Continued observations of rams' testicles

Date: 
July 27, 1700

The first observation on Saturday, July 24, had been inconclusive, so Leeuwenhoek ordered more rams' testicles to continue his observations.

On Tuesday, July 27, he found "clouds" of sperm, which he described with astonishment.

The following morning, he checked again. At seven, the sperm were still alive. However, by noon, they had ceased to move.

Document: 

Letter L-380 of 1700-12-25 (AB 220)

I then received on the 27th of July, at about nine o'clock in the evening, the testicles of a young ram.

Since the first skin had been stripped off the testicle by the butcher, I stripped off the second skin or membrane, in order that theĀ vasa deferentia (see below) might be naked before my eyes.

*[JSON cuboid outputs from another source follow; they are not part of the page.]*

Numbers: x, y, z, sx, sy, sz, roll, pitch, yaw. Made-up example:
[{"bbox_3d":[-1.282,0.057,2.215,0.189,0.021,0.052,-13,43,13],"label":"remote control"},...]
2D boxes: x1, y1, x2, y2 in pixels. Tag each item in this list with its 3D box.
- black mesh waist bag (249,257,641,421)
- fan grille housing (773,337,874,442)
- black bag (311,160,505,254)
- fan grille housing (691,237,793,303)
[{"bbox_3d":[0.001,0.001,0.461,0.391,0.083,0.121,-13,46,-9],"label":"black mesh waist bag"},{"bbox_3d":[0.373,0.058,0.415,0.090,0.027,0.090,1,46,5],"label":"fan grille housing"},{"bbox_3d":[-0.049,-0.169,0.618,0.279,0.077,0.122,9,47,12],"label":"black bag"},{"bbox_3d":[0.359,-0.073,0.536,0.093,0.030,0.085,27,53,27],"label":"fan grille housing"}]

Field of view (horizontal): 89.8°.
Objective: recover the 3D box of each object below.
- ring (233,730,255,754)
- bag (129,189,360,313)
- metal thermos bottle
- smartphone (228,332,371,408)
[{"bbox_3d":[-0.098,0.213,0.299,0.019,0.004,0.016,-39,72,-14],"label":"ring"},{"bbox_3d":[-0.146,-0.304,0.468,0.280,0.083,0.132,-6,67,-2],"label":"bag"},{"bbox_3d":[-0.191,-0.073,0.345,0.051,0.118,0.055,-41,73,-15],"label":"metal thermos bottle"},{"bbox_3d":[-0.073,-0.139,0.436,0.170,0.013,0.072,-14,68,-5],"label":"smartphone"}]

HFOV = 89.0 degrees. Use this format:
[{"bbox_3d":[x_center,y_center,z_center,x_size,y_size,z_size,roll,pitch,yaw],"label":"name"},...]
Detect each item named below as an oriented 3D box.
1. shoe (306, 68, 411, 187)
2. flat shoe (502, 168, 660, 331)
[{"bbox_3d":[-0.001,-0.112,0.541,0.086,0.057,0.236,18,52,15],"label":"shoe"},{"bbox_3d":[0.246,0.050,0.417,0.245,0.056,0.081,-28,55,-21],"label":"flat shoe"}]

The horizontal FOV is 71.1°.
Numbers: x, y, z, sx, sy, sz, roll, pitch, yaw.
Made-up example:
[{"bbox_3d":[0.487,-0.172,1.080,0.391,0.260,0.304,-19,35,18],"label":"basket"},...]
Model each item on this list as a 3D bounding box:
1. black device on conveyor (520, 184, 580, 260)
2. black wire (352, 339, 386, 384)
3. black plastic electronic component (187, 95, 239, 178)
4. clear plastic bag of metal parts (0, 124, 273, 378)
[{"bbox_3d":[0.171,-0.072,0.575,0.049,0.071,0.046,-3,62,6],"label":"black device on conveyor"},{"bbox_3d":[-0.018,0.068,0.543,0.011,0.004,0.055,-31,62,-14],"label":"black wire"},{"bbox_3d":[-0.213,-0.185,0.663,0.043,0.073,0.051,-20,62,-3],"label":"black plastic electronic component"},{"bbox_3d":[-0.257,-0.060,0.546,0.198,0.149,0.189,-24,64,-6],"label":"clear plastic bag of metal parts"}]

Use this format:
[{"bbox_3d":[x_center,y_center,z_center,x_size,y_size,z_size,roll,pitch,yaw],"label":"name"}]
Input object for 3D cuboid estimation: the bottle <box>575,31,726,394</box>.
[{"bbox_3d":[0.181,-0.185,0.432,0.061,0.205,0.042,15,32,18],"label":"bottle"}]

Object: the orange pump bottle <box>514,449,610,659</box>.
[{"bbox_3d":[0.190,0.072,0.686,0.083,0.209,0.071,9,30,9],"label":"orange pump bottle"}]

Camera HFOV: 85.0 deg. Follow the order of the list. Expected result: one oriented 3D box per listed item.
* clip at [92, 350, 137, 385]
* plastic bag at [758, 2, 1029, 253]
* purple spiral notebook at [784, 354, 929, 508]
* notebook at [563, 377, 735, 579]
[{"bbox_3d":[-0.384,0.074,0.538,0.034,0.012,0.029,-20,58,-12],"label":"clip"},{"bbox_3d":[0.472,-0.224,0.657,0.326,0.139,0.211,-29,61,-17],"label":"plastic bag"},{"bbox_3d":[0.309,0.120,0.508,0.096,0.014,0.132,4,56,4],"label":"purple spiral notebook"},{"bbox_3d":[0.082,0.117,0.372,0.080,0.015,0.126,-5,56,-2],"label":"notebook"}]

I then first opened the seminal vessels on the outside of the testicle and I removed the male sperm from them (which appears white to the naked eye) and placed it before the magnifying glass, and thus before my eyes, and then I perceived the male animals (mannelijke dierkens) in such incredible numbers that no one would believe it unless he were an eye-witness. They were floating or swimming about in large groups, like clouds; many of them followed the same course, and then some thousands of them broke away from the group and joined another group, following the latter. Briefly, the wonderful and nimble swimming of the animalcules cannot be properly described. I further placed some of the seminal vessels before the magnifying glass in order to see, if possible, the little animals living and moving therein, but I could not discern this.

I followed the vasa deferentia to the top of the testicle, near the place where the vasa efferentia and the vasa deferentia are very close together, where the vas deferens also comes from the testicle. In these seminal vessels I could discern the animalcules in very large numbers, but they could not be seen to be alive.

Next I opened the testicle where the last-mentioned seminal vessel enters the testicle, but I could not discern any little animals at all in the said substance, and all that I saw in that substance seemed to me to be extremely small globules, some of them as big as the bodies of the said animalcules and many particles which were smaller.

The next morning, at about seven o'clock. I again opened some of the seminal vessels, very close to the place where I had discovered the living animalcules the evening before, and I saw them living as well as the evening before, but when I pursued my research about noon, I saw that none of the animalcules were alive.

A note on the translation

vasa deferentia and vasa efferentia date from the 1780s. Leeuwenhoek called them seed vessels (zaadvaaten) and draining seed vessels (afdragende zaadvaaten). He did not seem to distinguish a separate organ, what we now call the epididymis. He did see the two kinds of vessels, those transporting sperm to (toe voerende), which we now call vasa efferentia, and those transporting sperm away (af voerende), toward the urethra, one vasa deferens per testicle.

the phrase "little animals" is my translation of Leeuwenhoek's dierkens. Alle de Brieven / Collected Letters translates it as "animalcules".